### Excerpted passage:
As a freshman studying music and biology at Birmingham-Southern College, Goodgame won the Jazz Holiday scholarship, awarded by the Clearwater Jazz Holiday festival. He later changed his major to English, reasoning that the exposure to various literary genres would improve his songwriting. On weekends and vacations from college, Goodgame was the keyboardist for the Southern rock Black Creek Band, which released an album entitled Live from Gainesville during his tenure. From February to August 1995, he toured the Southeastern United States with the band before returning to Birmingham-Southern to finish his degree. A paper about his experience on the road became part of his senior project.

==Early music career==

"This Nashville-recorded troubadour's calling card is a superb self-made CD that's full of memorable melodies, stirring production, ear-catching lyrics and personable vocals. Think Paul Simon/Billy Joel in an acoustic setting. Highly recommended. 'Drop the needle' anyplace on the CD."
— Robert K. Oermann, MusicRow.

In December 1995, Goodgame released his eponymous first album, Randall Goodgame. Except for one track – a cover of Bob Dylan's I'll Be Your Baby Tonight – Goodgame composed the music and lyrics to all ten songs on the album. In addition to performing the lead vocals, Goodgame also played the piano, acoustic guitar, harmonica, accordion and mandolin on the album. Other performers accompanied him on the bass guitar and percussion instruments. Released on Goodgame's own label, Redfish Records, much of the recording was done at Cliff Downs' studio in Nashville, Tennessee, but portions were recorded at Panda Studios in Clearwater. Writing in MusicRow, Robert K. Oermann called Goodgame the "folkie find of the day" and called his debut album "a superb self-made CD that's full of memorable melodies, stirring production, ear-catching lyrics and personable vocal".

### Problem to work on:
Reproduce the passage about Goodgame's early career word for word, starting with "As a freshman" and going on through "his senior project.".

### Records taken from a dataset:
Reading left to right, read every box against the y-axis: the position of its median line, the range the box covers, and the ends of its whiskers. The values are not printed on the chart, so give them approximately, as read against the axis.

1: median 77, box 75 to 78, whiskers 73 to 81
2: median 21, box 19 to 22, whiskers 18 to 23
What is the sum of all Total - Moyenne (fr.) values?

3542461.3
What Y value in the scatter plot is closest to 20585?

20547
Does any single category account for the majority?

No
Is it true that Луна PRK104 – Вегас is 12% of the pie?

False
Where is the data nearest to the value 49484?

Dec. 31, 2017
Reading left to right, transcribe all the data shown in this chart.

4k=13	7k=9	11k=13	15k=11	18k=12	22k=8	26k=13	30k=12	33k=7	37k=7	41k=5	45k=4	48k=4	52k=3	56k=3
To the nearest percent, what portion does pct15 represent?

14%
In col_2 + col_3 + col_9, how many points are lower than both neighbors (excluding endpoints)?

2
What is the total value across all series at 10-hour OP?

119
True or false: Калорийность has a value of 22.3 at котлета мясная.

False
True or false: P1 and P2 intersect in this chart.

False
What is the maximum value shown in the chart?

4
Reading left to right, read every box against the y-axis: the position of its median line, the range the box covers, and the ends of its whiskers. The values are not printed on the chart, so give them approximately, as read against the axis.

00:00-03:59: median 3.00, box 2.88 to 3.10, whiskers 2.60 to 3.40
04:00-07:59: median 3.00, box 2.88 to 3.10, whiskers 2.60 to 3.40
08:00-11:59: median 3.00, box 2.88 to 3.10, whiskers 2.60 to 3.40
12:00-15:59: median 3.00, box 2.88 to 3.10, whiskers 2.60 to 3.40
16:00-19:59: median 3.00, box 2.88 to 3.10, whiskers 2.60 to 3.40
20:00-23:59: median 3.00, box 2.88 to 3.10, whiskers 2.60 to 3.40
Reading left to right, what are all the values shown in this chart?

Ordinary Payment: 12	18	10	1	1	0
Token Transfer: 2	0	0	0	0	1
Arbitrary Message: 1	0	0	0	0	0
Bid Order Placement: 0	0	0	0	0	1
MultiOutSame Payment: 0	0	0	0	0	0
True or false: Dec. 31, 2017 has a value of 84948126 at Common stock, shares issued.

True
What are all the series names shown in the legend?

### Response:
As a freshman studying music and biology at Birmingham-Southern College, Goodgame won the Jazz Holiday scholarship, awarded by the Clearwater Jazz Holiday festival. He later changed his major to English, reasoning that the exposure to various literary genres would improve his songwriting. On weekends and vacations from college, Goodgame was the keyboardist for the Southern rock Black Creek Band, which released an album entitled Live from Gainesville during his tenure. From February to August 1995, he toured the Southeastern United States with the band before returning to Birmingham-Southern to finish his degree. A paper about his experience on the road became part of his senior project.